Me in the lab at Arizona State University

So when I went to look for jobs, I specifically looked for positions where I could be a part of a lab or involved in science, but not have to do lab work in the same way as I would if I were working toward that tenure track position.  That’s how I became the Scientific Liaison (essentially an awesome name for a program manager) for a biorepository of plasmids at Harvard University (before we moved it all to Arizona State University). This was appealing because I was part of a scientific center, so I could still be involved with the research, but I could also do so many other things! My job included writing grants, building websites, doing marketing and outreach, writing papers, giving talks, teaching undergraduate classes, working with the public to better understand science, doing strategic planning, learning how to budget, managing people etc etc. It provided me with a balance that I craved along with something new and interesting to do or learn every single day.  I’m now the program manager for a biorepository that collects and stores tissue samples for research at a hospital, and again, I love that I get to be a part of other people research but also do so many other things that I enjoy doing.

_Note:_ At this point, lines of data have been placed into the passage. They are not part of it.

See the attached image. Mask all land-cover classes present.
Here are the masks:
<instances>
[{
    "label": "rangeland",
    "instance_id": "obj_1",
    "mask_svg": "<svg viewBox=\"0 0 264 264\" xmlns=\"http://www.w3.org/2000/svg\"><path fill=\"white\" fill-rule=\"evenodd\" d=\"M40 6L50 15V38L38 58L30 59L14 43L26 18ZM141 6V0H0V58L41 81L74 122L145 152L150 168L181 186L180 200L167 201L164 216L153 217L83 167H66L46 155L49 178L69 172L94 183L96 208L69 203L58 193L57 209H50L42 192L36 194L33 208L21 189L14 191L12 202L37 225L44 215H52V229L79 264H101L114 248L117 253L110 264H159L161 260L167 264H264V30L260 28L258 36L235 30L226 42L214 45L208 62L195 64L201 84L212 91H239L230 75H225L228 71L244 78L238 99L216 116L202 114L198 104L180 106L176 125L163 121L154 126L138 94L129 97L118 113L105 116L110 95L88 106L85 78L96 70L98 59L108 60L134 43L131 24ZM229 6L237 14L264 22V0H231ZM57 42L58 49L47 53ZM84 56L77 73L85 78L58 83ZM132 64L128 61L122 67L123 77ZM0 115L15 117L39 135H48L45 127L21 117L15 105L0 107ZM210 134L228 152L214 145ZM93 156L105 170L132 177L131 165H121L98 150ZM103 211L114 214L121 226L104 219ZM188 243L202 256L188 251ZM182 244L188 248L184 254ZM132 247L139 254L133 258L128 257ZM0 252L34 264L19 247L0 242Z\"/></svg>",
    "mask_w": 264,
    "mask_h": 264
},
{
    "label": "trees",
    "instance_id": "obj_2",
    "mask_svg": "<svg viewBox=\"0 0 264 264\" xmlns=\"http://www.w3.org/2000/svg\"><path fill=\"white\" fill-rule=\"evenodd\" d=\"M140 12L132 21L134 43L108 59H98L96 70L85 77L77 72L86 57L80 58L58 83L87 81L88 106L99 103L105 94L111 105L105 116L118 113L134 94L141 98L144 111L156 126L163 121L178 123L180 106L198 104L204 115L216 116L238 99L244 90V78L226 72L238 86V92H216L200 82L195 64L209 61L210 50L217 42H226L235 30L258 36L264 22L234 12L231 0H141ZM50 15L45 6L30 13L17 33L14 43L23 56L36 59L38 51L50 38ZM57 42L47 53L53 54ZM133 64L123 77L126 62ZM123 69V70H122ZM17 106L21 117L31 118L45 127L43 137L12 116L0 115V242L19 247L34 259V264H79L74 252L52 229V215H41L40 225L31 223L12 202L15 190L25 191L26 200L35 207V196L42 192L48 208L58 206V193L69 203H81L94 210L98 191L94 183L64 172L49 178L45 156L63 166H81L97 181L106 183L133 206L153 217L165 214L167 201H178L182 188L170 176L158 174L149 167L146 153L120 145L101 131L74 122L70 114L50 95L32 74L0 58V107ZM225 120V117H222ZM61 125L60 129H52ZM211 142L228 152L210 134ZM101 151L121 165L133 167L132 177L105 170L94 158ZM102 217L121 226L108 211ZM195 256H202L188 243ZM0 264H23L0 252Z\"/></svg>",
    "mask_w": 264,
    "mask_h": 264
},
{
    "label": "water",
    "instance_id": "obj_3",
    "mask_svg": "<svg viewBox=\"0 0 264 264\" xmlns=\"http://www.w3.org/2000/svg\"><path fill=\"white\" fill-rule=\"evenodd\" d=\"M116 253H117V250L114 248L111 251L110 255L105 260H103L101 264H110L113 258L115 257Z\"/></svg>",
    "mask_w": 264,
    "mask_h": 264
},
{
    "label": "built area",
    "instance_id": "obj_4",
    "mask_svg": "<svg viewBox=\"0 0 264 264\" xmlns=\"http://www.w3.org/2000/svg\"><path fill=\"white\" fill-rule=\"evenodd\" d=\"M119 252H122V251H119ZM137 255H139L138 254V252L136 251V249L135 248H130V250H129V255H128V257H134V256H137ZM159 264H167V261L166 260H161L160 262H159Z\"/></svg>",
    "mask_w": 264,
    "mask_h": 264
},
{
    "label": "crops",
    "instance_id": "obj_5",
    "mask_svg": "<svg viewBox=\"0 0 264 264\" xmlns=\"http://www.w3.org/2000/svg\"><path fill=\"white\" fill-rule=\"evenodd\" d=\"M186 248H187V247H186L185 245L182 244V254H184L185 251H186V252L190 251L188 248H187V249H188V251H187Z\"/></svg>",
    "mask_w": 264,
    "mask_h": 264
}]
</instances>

As a final note, often a PhD scientist who chooses to get a job doing anything besides having their own lab in a tenure track research position is said to have an “alternative career.”  I (along with many others) insist that these are not “alternative” careers, but rather just careers. Exciting, scientifically stimulating, important careers. As I look at my graduate school colleagues, many of them are successful researchers on the tenure track, but I have just as many colleagues who are in business development, consulting, marketing, editing and on and on.  All of them still use their scientific background and the skills learned in graduate school, like critical thinking, every single day in their successful careers.